Update: For those of you that know Swedish Eva Zetterman has placed on the web a little bit on art and media related to chicanos: Att skapa ett vi – gatukonst i Kalifornien

She has also done it in English, so there is no need to panic: Signs of Identity Processes – Street Art in California Eva Zetterman. And get aload of the title of the pdf file: haina_6_zetterman.pdf

First published: December 31, 2006 @ 21:36

Finally. I found this paper I knew was cooking because I spoke several times to the researcher myself. I managed to ask her once, right smack in the middle of her research if it was possible to see her work but that proved be a no-no and ever since then I have been out of touch from the lovely gal. Either way here is an excerpt of her work and if it interests you one can download the frigging thang here.

Author: Jonsson, Carla
Title: Code-switching in Chicano Theater: Power, Identity and Style in Three Plays by Cherríe Moraga

Keywords: code-switching, Chicano theater, Chicano, Chicano discourse, power, identity, language ideology, third space, style, hybridity, code-mixing

The thesis examines local and global functions of code-switching and code-mixing in Chicano theater, i.e. in writing intended for performance. The data of this study consists of three published plays by Chicana playwright Cherríe Moraga.

Another proyect on the go is by an old professor of mine at Stockholm University, she herself is mexican and has lived many years in Aztlán.

‘Food and Identity in Late Twentieth-Century Chicano Literature’

Even though the importance of food in the individual and collective identity of a group of people already has been studied in detail by the social sciences, literary criticism has paid little attention to the presence of food and drink in literature in general, and, much less, in Mexican and Chicano literature. Still, the presence of these everyday elements in literature in not arbitrary, it is an important part of the literary work; by the use of factors related to food (such as the preparation of dishes, the ingredients used, and the very act of eating), the texts attempt to help the reader understand the association with the Chicano identity discourse.

Mexican identity shows itself in various ways in a great deal of Chicano literature.
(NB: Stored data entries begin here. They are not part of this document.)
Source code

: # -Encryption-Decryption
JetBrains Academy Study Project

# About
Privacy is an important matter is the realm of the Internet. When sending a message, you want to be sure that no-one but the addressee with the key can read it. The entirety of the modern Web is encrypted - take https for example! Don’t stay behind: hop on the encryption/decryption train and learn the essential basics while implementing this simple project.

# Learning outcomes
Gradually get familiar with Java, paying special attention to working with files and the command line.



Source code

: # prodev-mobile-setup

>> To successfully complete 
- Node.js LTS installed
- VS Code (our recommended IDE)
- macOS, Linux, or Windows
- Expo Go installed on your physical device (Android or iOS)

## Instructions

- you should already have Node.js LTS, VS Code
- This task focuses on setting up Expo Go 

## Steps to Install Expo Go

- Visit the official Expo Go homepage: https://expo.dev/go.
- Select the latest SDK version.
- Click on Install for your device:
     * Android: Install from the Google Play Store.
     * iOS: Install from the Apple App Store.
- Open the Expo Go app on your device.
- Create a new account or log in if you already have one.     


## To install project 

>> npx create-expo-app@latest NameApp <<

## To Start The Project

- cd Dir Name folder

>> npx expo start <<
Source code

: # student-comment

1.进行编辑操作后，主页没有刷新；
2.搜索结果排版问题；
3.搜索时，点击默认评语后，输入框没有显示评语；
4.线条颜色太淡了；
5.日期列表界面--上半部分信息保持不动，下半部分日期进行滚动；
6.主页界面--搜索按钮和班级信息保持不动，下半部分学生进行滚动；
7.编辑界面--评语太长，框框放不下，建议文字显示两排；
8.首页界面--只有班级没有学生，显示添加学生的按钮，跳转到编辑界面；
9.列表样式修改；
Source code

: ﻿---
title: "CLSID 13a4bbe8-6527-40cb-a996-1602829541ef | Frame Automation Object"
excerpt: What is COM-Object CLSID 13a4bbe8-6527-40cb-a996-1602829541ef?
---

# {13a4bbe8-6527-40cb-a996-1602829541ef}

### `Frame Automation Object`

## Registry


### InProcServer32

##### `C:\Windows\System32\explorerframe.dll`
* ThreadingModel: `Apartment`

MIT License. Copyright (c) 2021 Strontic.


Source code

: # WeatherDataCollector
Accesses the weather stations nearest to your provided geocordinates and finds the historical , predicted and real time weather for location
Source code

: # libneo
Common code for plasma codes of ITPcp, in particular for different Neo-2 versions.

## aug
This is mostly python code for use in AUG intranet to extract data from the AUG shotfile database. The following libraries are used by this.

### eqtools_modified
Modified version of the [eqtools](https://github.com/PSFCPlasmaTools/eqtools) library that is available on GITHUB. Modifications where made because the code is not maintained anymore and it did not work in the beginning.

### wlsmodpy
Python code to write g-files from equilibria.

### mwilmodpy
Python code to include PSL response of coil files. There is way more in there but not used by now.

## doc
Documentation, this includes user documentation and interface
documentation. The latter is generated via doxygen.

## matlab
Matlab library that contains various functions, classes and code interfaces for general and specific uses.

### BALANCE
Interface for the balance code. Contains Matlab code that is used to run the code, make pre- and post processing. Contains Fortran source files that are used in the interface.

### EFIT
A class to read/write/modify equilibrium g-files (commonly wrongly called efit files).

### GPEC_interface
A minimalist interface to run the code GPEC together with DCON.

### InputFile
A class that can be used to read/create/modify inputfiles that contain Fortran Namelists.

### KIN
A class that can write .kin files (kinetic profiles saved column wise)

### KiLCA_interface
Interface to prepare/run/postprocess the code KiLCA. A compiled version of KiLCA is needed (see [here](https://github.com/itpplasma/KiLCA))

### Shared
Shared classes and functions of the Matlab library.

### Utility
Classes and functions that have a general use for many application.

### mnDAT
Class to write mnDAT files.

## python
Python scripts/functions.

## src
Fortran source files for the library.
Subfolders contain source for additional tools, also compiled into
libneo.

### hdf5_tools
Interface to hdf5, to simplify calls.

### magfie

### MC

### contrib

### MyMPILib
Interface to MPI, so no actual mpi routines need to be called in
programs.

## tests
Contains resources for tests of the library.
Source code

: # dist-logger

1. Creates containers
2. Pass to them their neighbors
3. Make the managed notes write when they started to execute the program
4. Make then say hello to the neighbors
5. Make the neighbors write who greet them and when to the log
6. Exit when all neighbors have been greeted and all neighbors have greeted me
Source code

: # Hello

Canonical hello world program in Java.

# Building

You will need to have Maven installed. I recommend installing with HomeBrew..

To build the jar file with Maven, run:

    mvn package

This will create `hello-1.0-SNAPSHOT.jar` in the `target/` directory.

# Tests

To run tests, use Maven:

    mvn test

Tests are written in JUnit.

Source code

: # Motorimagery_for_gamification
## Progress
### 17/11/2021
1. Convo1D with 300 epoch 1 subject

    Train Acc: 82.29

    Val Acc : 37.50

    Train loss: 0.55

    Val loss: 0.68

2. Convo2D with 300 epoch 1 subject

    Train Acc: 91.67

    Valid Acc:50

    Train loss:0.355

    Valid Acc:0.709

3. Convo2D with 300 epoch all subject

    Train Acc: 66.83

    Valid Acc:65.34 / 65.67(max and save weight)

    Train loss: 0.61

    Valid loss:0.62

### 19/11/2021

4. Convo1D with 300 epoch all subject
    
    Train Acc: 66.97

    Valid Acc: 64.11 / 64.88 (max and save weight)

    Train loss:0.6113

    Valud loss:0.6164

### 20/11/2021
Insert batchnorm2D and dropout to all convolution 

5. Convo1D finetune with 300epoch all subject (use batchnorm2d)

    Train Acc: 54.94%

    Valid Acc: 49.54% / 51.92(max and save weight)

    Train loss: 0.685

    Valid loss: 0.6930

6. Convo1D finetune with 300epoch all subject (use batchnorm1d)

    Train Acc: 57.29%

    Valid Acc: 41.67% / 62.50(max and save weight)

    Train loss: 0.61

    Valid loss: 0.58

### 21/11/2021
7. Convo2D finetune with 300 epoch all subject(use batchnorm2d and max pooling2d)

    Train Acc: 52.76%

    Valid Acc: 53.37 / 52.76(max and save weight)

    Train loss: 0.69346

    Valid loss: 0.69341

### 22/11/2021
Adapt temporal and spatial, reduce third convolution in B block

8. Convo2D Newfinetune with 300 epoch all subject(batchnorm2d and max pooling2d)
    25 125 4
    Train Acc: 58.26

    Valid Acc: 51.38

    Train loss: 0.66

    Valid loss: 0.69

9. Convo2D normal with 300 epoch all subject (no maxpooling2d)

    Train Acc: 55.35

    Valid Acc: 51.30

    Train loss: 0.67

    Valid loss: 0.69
The Aztlan myth is a fundamental element that both Mexicans and Chicanos have in common. Both groups can be considered as one, since the search for the Aztlan of the Aztecs has been and still is an important factor for all descendants of Mexicans. Aztlan, a mythological place that occupies an important part of the collective consciousness of all Mexicans (including Chicanos) cannot be placed geographically. Thus, what is ‘Mexican’ cannot be defined as something that only exists south of the border, but something that all descendants of Mexicans have.

Sounds rather interesting to me and I can wait to get my hands on this one. I never really gave much thought to food issues in Aztlán so this paper ought to wake ones appetite quite exquisitely.

Lastly, I want to mention a few other goodies. Firstly, Chicano culture is making headlines overhere and in proper Aztlán too!

Gregory Rodriguez: Swedish Mexican Food, Straight From the U.S. Sweden indulges in American culture by going on a taco binge.

You see, here — as in other parts of Europe — Mexican food was not brought over by Mexicans at all. Rather, it was introduced by American TV shows and movies. That explains why there’s a “Gringo Special” on the menu at the Taco Bar, a Swedish fast-food chain, and why nearly all the Mexican products in the grocery stores — “Taco Sauce,” “Taco Spice Mix” and “Guacamole Dip” — are labeled in English.

Beleive it or not a swedish blog got mentioned in the article so it made the rounds quite nicely.